Edyta Golec i Łukasz Golec są małżeństwem od ponad 22 lat. Choć para intensywnie koncertuje po całej Polsce, to w Beskidach znaleźli swoją przystań. Wybudowali tam dom, który Edyta urządziła po swojemu.
Dom Łukasza i Edyty Golców poznaliśmy bliżej w czasie pierwszej kwarantanny - muzycy zamknięci w domach pokazywali, jak wyglądają ich domowe pielesze. Góralska chata z drewnianych bali znajduje się w Beskidach. Zbudowano ją na wzgórzu, z którego roztacza się fenomenalny widok. Przydomowy taras to jedno z piękniejszych miejsc, gdzie w ciepły poranek można wypić poranną kawę i cieszyć się tym, co roztacza przed oczami natura.
Zdjęcia z rodzinnej posiadłości pojawiają się w mediach społecznościowych rodziny Golców niezwykle rzadko. Nie da się jednak ukryć wszystkiego. Na nielicznych fotografiach widać, że chata z bali nawiązująca do podhalańskiej architektury jest góralska głównie z zewnątrz. W środku panuje nieco inny wystrój, bardziej nowoczesny.
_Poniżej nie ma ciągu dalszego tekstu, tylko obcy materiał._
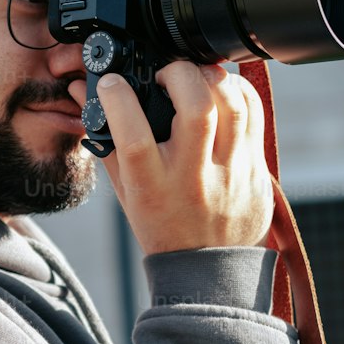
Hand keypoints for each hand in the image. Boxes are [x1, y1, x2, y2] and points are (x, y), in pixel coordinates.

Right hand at [67, 61, 274, 255]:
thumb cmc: (161, 226)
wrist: (207, 269)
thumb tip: (85, 92)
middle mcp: (194, 178)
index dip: (119, 98)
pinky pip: (255, 115)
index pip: (134, 134)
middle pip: (196, 108)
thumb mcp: (125, 190)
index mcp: (153, 187)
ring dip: (212, 78)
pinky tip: (221, 93)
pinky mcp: (257, 170)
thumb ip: (107, 140)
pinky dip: (238, 93)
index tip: (112, 83)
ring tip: (196, 78)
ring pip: (233, 105)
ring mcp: (231, 173)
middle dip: (179, 74)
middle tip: (166, 74)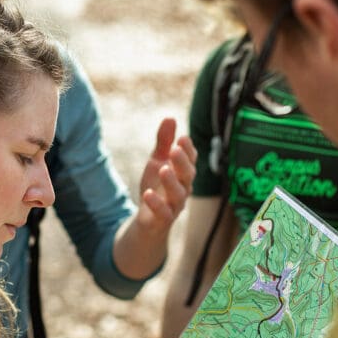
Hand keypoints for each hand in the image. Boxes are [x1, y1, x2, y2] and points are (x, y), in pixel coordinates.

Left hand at [136, 118, 196, 234]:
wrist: (148, 219)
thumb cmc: (156, 186)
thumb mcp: (157, 161)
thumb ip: (164, 142)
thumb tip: (170, 117)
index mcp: (183, 173)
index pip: (190, 160)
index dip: (188, 149)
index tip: (182, 137)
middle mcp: (183, 188)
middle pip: (188, 175)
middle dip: (183, 162)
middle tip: (175, 150)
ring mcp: (175, 205)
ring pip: (178, 194)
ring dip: (171, 181)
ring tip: (164, 169)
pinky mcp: (163, 219)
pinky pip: (163, 213)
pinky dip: (156, 204)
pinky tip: (147, 194)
W kuchni nie mogło co prawda zabraknąć tradycyjnej zazdrostki na oknach, jednak tu ściany są już z surowej cegły, a nie drewnianych bali. Wokół kuchennych, białych mebli ułożono białe płytki, kontrastujące z czarnym blatem i czarnymi sprzętami kuchennymi - umywalką i kuchenką.
Więcej zdjęć znajdziecie w naszej galerii na górze strony!
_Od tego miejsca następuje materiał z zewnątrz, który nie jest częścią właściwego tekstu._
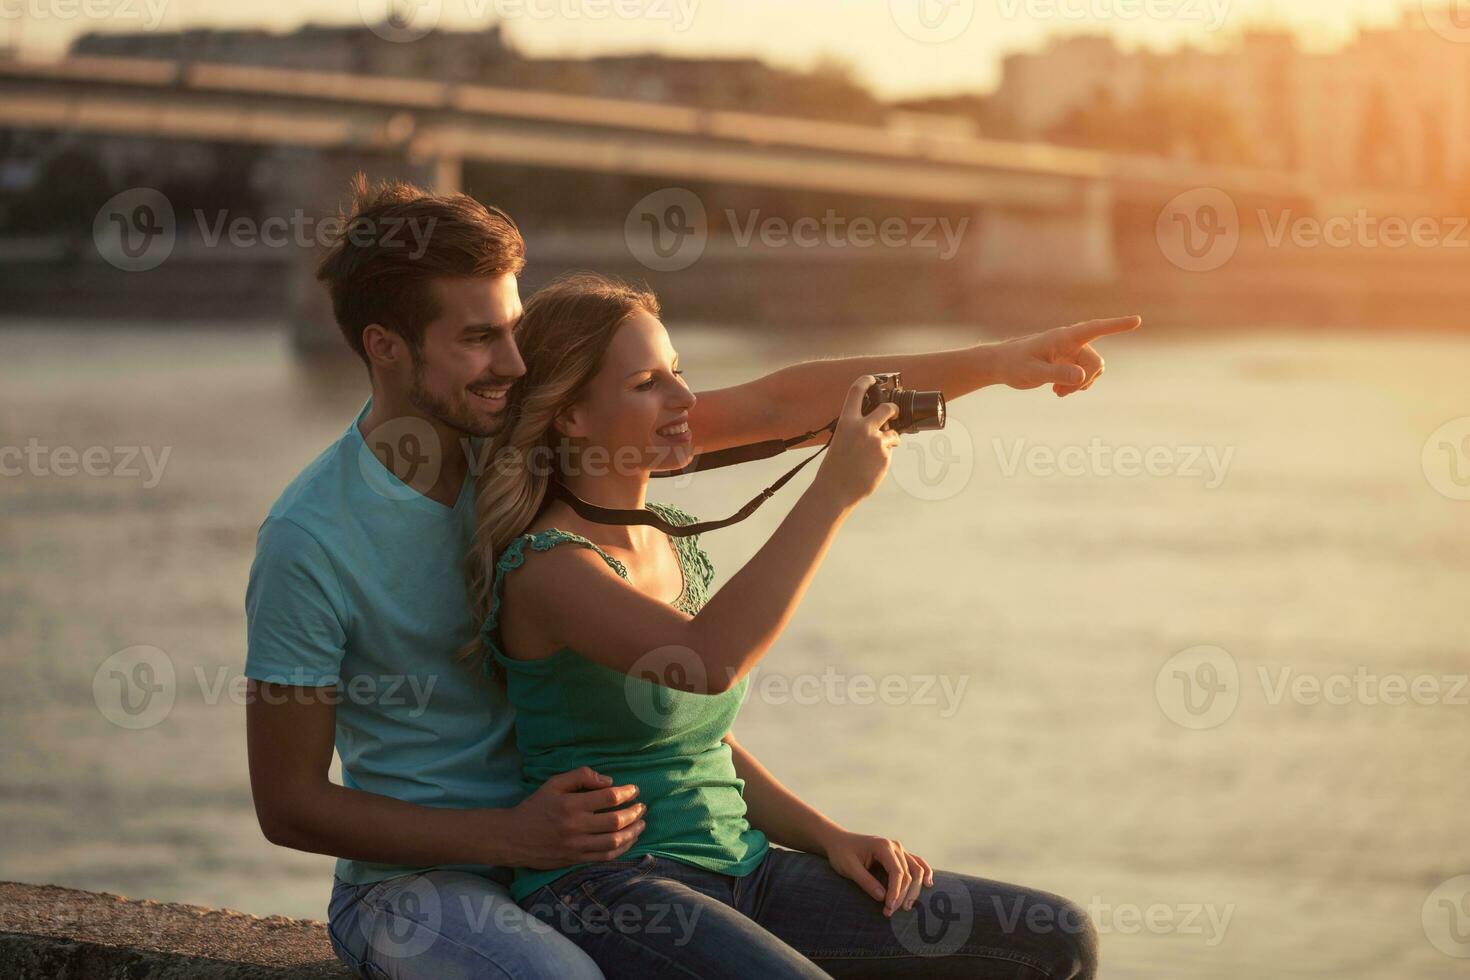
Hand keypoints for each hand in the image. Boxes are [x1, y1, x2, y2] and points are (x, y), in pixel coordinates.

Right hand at [502, 767, 645, 869]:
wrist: (514, 837)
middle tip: (642, 806)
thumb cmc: (536, 806)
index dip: (626, 792)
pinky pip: (605, 857)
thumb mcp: (554, 783)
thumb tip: (608, 781)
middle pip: (615, 820)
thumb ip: (581, 776)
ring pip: (614, 841)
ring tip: (642, 823)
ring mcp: (576, 846)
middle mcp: (575, 826)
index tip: (634, 789)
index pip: (608, 797)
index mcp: (570, 804)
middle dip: (634, 812)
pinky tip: (629, 839)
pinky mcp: (576, 859)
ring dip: (633, 831)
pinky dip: (622, 848)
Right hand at [814, 375, 901, 508]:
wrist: (836, 490)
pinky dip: (884, 456)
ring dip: (890, 440)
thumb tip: (878, 427)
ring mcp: (876, 441)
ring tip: (875, 454)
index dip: (866, 381)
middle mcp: (863, 427)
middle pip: (887, 408)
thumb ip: (856, 430)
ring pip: (892, 434)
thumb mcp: (840, 441)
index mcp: (847, 422)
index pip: (856, 392)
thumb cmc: (835, 468)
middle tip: (893, 412)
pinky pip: (890, 451)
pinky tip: (872, 466)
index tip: (872, 379)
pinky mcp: (885, 455)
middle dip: (893, 409)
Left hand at [821, 828, 934, 916]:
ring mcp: (899, 849)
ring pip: (916, 870)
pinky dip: (924, 873)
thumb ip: (865, 881)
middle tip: (891, 913)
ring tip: (907, 907)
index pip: (897, 873)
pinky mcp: (900, 855)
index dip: (896, 892)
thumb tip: (882, 897)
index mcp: (883, 846)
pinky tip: (928, 884)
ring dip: (914, 889)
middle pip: (908, 874)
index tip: (889, 908)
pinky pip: (917, 863)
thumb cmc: (842, 853)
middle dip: (902, 895)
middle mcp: (895, 846)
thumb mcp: (849, 868)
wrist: (839, 841)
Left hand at [991, 315, 1140, 396]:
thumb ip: (1057, 374)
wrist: (1003, 364)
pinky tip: (1057, 391)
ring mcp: (1072, 352)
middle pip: (1095, 364)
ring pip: (1092, 371)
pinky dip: (1076, 386)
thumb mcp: (1033, 372)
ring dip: (1080, 385)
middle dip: (1084, 381)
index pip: (1095, 328)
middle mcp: (1072, 342)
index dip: (1117, 325)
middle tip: (1061, 393)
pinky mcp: (1069, 362)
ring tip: (1057, 392)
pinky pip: (1084, 376)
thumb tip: (1082, 377)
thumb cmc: (1015, 364)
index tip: (1137, 320)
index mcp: (1064, 337)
W salonie króluje szara kanapa, na której Edyta często urządza sobie domowe sesje zdjęciowe.
Edyta Golec w rozmowie z nami zdradziła, że za wystrój wnętrz odpowiada ona sama. Specjalista pomógł w projektowaniu bryły budynku, ale o tym, co znalazło się w środku, zadecydowała tylko ona:
Jak dom został wybudowany, to wiedziałam, w jakim duchu chcę go poprowadzić, jak go sobie wymarzyłam. Nikt nam niczego we wnętrzu nie projektował, wystrój to praktycznie moja praca - powiedziała Edyta Golec.
W jednym z pomieszczeń w domu znalazło się też miejsce na studio nagraniowe, w którym wspólnie z całym zespołem Golec uOrkiestra komponują nowe kawałki.